• [Teks Bacaan]:
┏━━
Senin, 27 Juli 2015

Pelopor Active Learning – Belajar Sejarah- Muhammad Natsir

Pada suatu hari, penulis ingin membaca koleksi buku-buku lama, pilihan tangan menyentuh suatu buku tua, yaitu “ Muhammad Natsir – 70 tahun, Kenang-Kenangan Kehidupan dan Perjuangan”, Penerbit Pustaka Antara Jakarta, Cetakan pertama tahun 1978. Umur buku ini hampir sama dengan umur penulis (uhuk :D). Jujur, penulis kagum dengan kisah hidup Pak Natsir yang pemikiran, perjuangannya, kesederhanaan, keteguhan prinsipnya  sangat menginspirasi, tapi untuk membaca buku ini secara perlahan dan detail belum nemu waktunya, nah...sepertinya sekarang adalah waktu yang tepat untuk menuliskannya...#hloh?
┗━━
• [Tugas Latihan 1]:
Masukkan baris masukan, mulai dari baris yang memuat "À proximité de" sampai dengan baris yang memuat "is 18 Jahre", ke dalam daftar JSON berisi string, satu string per baris, tanpa baris kosong. Jangan sertakan gambar dalam jawaban.

• [Baris Masukan]:
┏━━
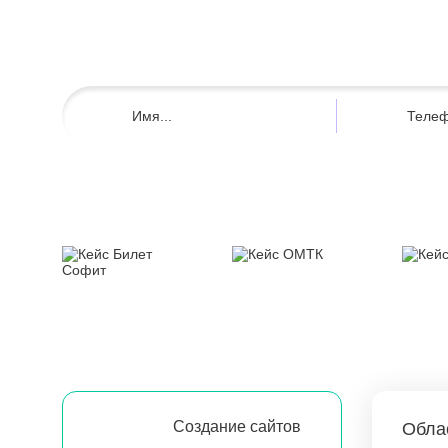
Создание сайтов
Обла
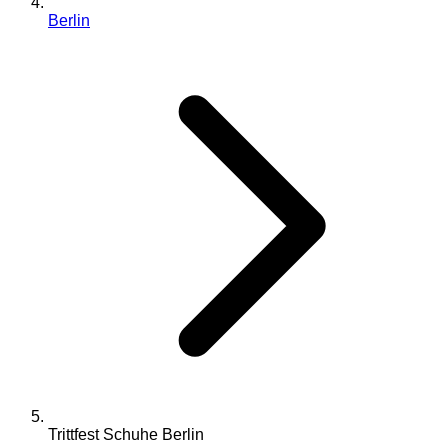
Berlin
Trittfest Schuhe Berlin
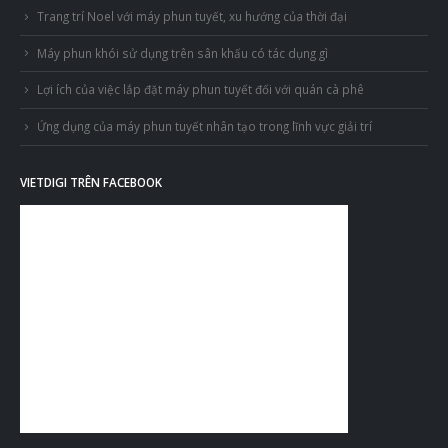
Trang trí Noel với máy phun tuyết, xu hướng của thời đại
Máy phun khói sử dụng trên sân khấu có tác dụng gì
Lợi ích của việc lắp đặt máy phun tuyết đối với quán cà phê
Ứng dụng của máy phun tuyết nhân tạo trong lĩnh vực giải trí
VIETDIGI TRÊN FACEBOOK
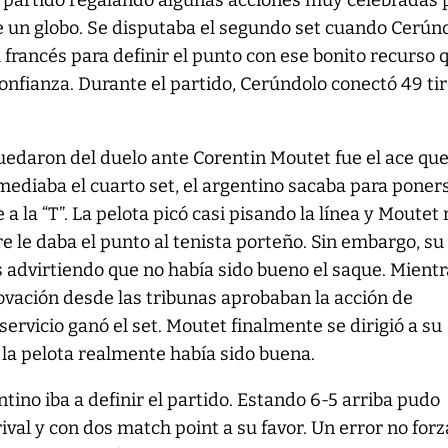
l partido regalando algunas acciones muy celebradas p
ue un globo. Se disputaba el segundo set cuando Cerún
 francés para definir el punto con ese bonito recurso 
onfianza. Durante el partido, Cerúndolo conectó 49 ti
uedaron del duelo ante Corentin Moutet fue el ace que
omediaba el cuarto set, el argentino sacaba para poner
 a la “T”. La pelota picó casi pisando la línea y Moutet 
re le daba el punto al tenista porteño. Sin embargo, su 
 advirtiendo que no había sido bueno el saque. Mient
a ovación desde las tribunas aprobaban la acción de
ervicio ganó el set. Moutet finalmente se dirigió a su
la pelota realmente había sido buena.
entino iba a definir el partido. Estando 6-5 arriba pudo
ival y con dos match point a su favor. Un error no for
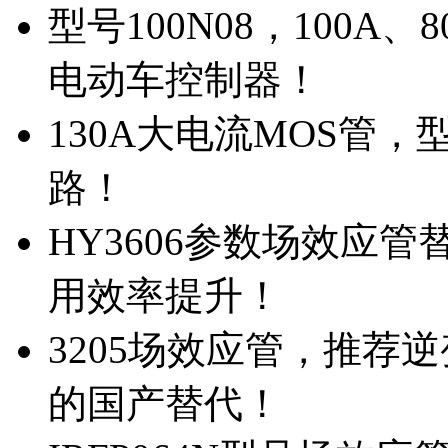
型号100N08，100A
电动车控制器！
130A大电流MOS管，
路！
HY3606参数场效应
用效率提升！
3205场效应管，推荐
的国产替代！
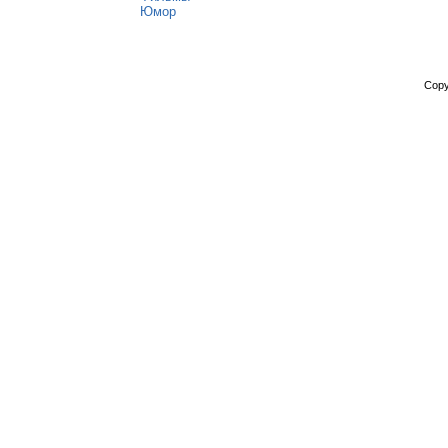
Юмор
Copy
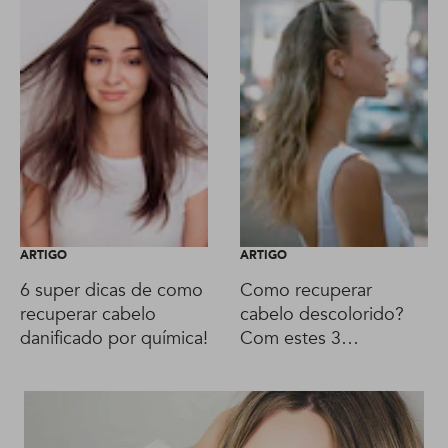
ARTIGO
ARTIGO
6 super dicas de como
Como recuperar
recuperar cabelo
cabelo descolorido?
danificado por química!
Com estes 3
tratamentos aqui!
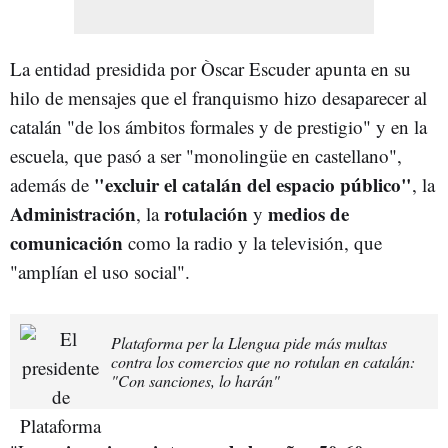
La entidad presidida por Òscar Escuder apunta en su
hilo de mensajes que el franquismo hizo desaparecer al
catalán "de los ámbitos formales y de prestigio" y en la
escuela, que pasó a ser "monolingüe en castellano",
"excluir el catalán del espacio público"
además de
, la
Administración
rotulación
medios de
, la
y
comunicación
como la radio y la televisión, que
"amplían el uso social".
Plataforma per la Llengua pide más multas
contra los comercios que no rotulan en catalán:
"Con sanciones, lo harán"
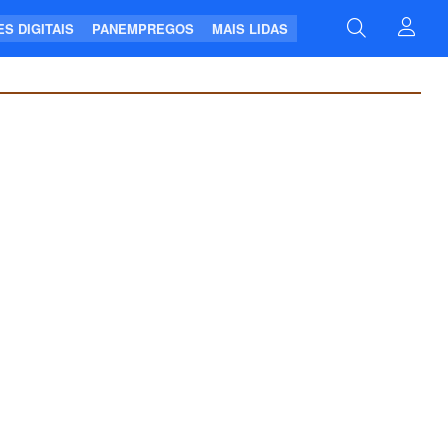
S DIGITAIS
PANEMPREGOS
MAIS LIDAS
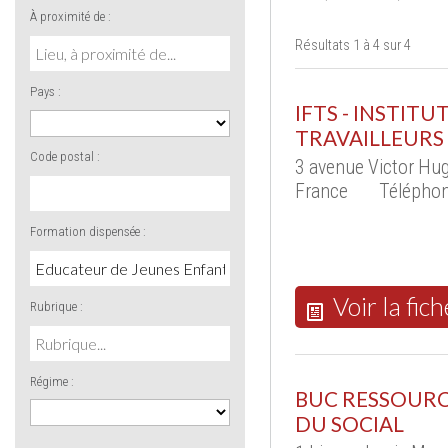
À proximité de :
Résultats 1 à 4 sur 4
Pays :
IFTS - INSTIT
TRAVAILLEURS
Code postal :
3 avenue Victor Hu
France
Téléphon
Formation dispensée :
Voir la fich
Rubrique :
Régime :
BUC RESSOURCE
DU SOCIAL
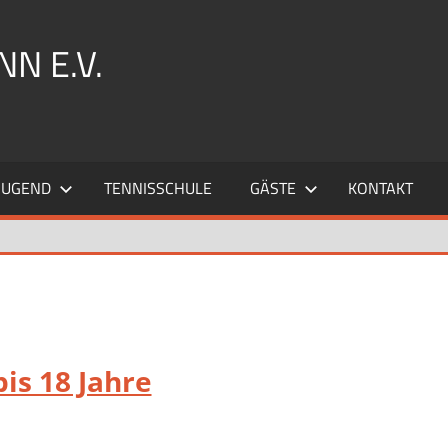
N E.V.
JUGEND
TENNISSCHULE
GÄSTE
KONTAKT
is 18 Jahre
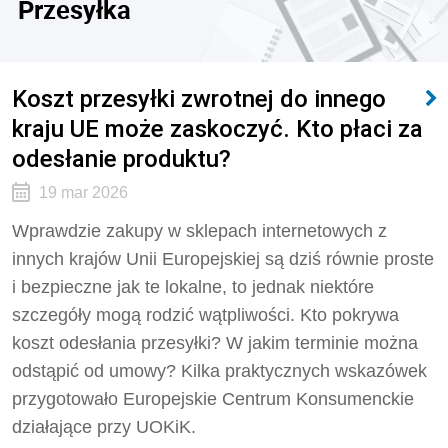
Przesyłka
Koszt przesyłki zwrotnej do innego
kraju UE może zaskoczyć. Kto płaci za
odesłanie produktu?
19 mar 2026
Wprawdzie zakupy w sklepach internetowych z
innych krajów Unii Europejskiej są dziś równie proste
i bezpieczne jak te lokalne, to jednak niektóre
szczegóły mogą rodzić wątpliwości. Kto pokrywa
koszt odesłania przesyłki? W jakim terminie można
odstąpić od umowy? Kilka praktycznych wskazówek
przygotowało Europejskie Centrum Konsumenckie
działające przy UOKiK.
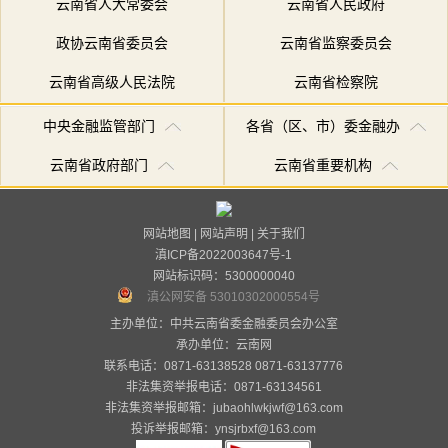
云南省人大常委会
云南省人民政府
政协云南省委员会
云南省监察委员会
云南省高级人民法院
云南省检察院
中央金融监管部门
各省（区、市）委金融办
云南省政府部门
云南省重要机构
网站地图
|
网站声明
|
关于我们
滇ICP备2022003647号-1
网站标识码：5300000040
滇公网安备 53010302000554号
主办单位：中共云南省委金融委员会办公室
承办单位：
云南网
联系电话：0871-63138528 0871-63137776
非法集资举报电话：0871-63134561
非法集资举报邮箱：jubaohlwkjwf@163.com
投诉举报邮箱：ynsjrbxf@163.com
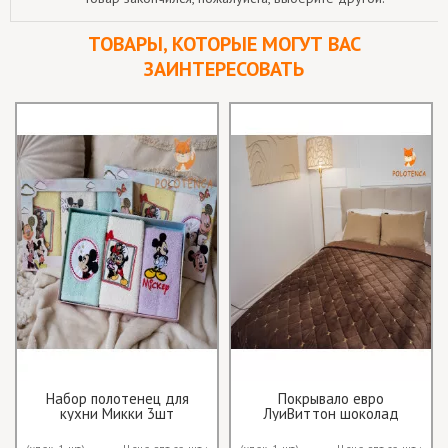
ТОВАРЫ, КОТОРЫЕ МОГУТ ВАС
ЗАИНТЕРЕСОВАТЬ
Набор полотенец для
Покрывало евро
кухни Микки 3шт
ЛуиВиттон шоколад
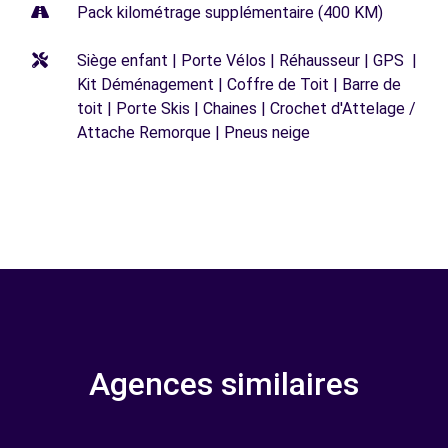
Pack kilométrage supplémentaire (400 KM)
Siège enfant | Porte Vélos | Réhausseur | GPS |
Kit Déménagement | Coffre de Toit | Barre de
toit | Porte Skis | Chaines | Crochet d'Attelage /
Attache Remorque | Pneus neige
Agences similaires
┗━━
• [Tugas Latihan 2]:
Tuliskan lanjutan teks tentang buku kenangan Muhammad Natsir, dimulai setelah kalimat terakhirnya.

• [Jawaban Latihan 1]:
[
  "À proximité de :",
  "Résultats 1 à 4 sur 4",
  "Pays :",
  "IFTS - INSTIT",
  "TRAVAILLEURS",
  "Code postal :",
  "3 avenue Victor Hu",
  "France",
  "Téléphon",
  "Formation dispensée :",
  "Voir la fich",
  "Rubrique :",
  "Régime :",
  "BUC RESSOURCE",
  "DU SOCIAL",
  "N E.V.",
  "JUGEND",
  "TENNISSCHULE",
  "GÄSTE",
  "KONTAKT",
  "is 18 Jahre"
]

• [Jawaban Latihan 2]:
Penulis hanya akan menulis sedikiittt dari bagian buku ini, ya..selain untuk pembelajaran bagi penulis sendiri, juga bagian ini mencuri hati penulis...bikin my heart melted gituh ^_^, yaitu mengenai upaya pendidikan dalam rangka mencerdaskan anak bangsa yang dirintis oleh Pak Natsir, dan membayangkan saat itu, saat zaman Pak Natsir sekitar tahun 1930-an daaannnn...saat ini, let’s say 2000-an deh!

Allright, let’s start from kisah kegalauan salah satu Bapak bangsa kita... baca Bismillah dulu yukkks ;)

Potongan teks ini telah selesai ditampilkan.